Residents will see taxable valuation rise throughout the county
BY BROOKS TAYLOR
Mt. Pleasant News
Taxable valuations have increased in Henry County as of Jan. 1, albeit modestly, according to information released by the Henry County Auditor’s Office.
The county along with all municipalities and three of the four school districts, showed gains in valuation ranging six-tenths of a percent to 9 percent.
The City of Wayland led the way with a 9-percent increase. Wayland’s taxable valuation rose from $19,665,653 to $21,439,114.
Beverly Conrad, city clerk, said she didn’t know what factors figured into the increase but had several ideas. “Some of the (property tax) abatements came off. We also annexed some land and had some new homes built. We just continue to move forward.”
For most taxing jurisdictions, the valuation increase won’t produce a significant increase in property tax receipts, but an increase is better than the alternative.
Mt. Pleasant’s valuation had a modest 2 percent increase, rising to $278,967,340 from $273,164,970.
City Administrator Brent Schleisman said the increase would mean property tax revenue would show a slight increase. “When health insurance premiums go up 15-20 percent, you’re still in the hole despite the valuation increase.
“I am sure the taxable valuation of residential (property) has gone up some,” he continued. “I think it (increase) is the combination of growth and the readjustment of property valuations. We’re pleased (with the increase), it’s nice to see growth.”
Mt. Pleasant and New London School districts notched 4 percent valuation increases to lead school districts. WACO was up six tenths of a percentage point, and Winfield-Mt. Union had a 9-percent decrease. School district valuations only include property in Henry County. Most of the county school districts expand into neighboring counties and also receive property tax revenue from those counties.
Valuation in the Mt. Pleasant Community School District increased from $500,142,817 to $521,668,283. New London’s valuation went from $99,255,844 to $103,395,073. WACO’s valuation increased by under one thousand dollars, from $92,843,341 to $93,424,881. The valuation in the Winfield-Mt. Union School District dropped from $76,524,096 to $71,027,937.
A significant reason for the decrease valuation in the W-MU School District was the drop in farmland valuations in townships surrounding the school district. Because Winfield and Mt. Union are small towns, much of the valuation for the school district comes from agriculture.
In Canaan, Scott and Wayne townships, three townships in the W-MU School District, taxable valuation dropped $12 million from 2015 to 2016.
Henry County Assessor Gary Dustman said the county has been mandated by the Iowa Department of Revenue to use a new system for ag land valuations called the corn suitability rating (CSR). “The CSR utilizes our GIS to do calculations,” he explained.

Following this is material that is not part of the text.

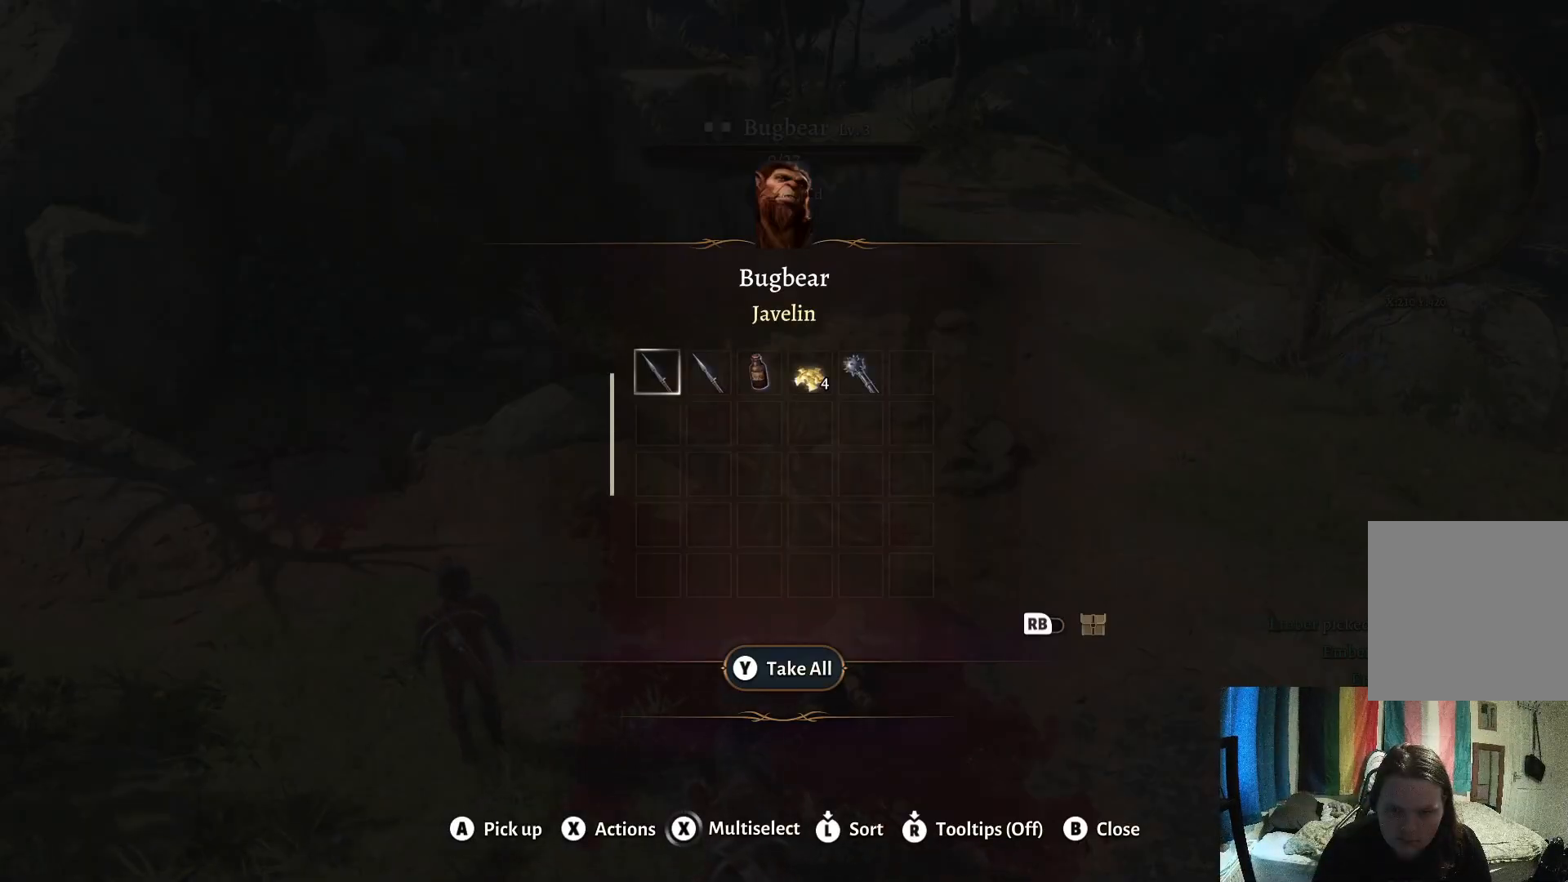
{"buttons": [], "left_stick": "right", "right_stick": "right", "events": [[17, "left_stick", "right"], [217, "right_stick", "right"]]}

The use of the CSR reduced some land values in the northern part of the county, Dustman said, while increasing valuations in other parts of the county.
“Individually, some value changes were significant due to the methodology,” Dustman said. “While agriculture values (in the county) on average remained the same, some of the higher land values came down and some of the lower land values increased.”
Regarding the Winfield-Mt. Union School District, Dustman said “most land values went down in that school district.”
Henry County’s total taxable valuation was $805,646,834, compared to $783,065,671 in fiscal 2017.
Following are the taxable valuations in the remaining county municipalities. The 2015 valuation is listed first, followed by the 2016 valuation.
Coppock, $206,054, $210,469; Hillsboro, $3,610,259, $3,655,780; Mt. Union, $2,592,500, $2,617,929; New London, $39,286,400, $40,281,597; Olds, $5,357,692, $5,482,231; Rome, $1,178,068, $1,213,223; Salem, $5,233,640, $5,329,933; Westwood, $5,295,631, $5,427,036; Winfield, $20,899,072, $21,258,154.
The 2016 valuations are for property taxes payable in September of this year and March 2018.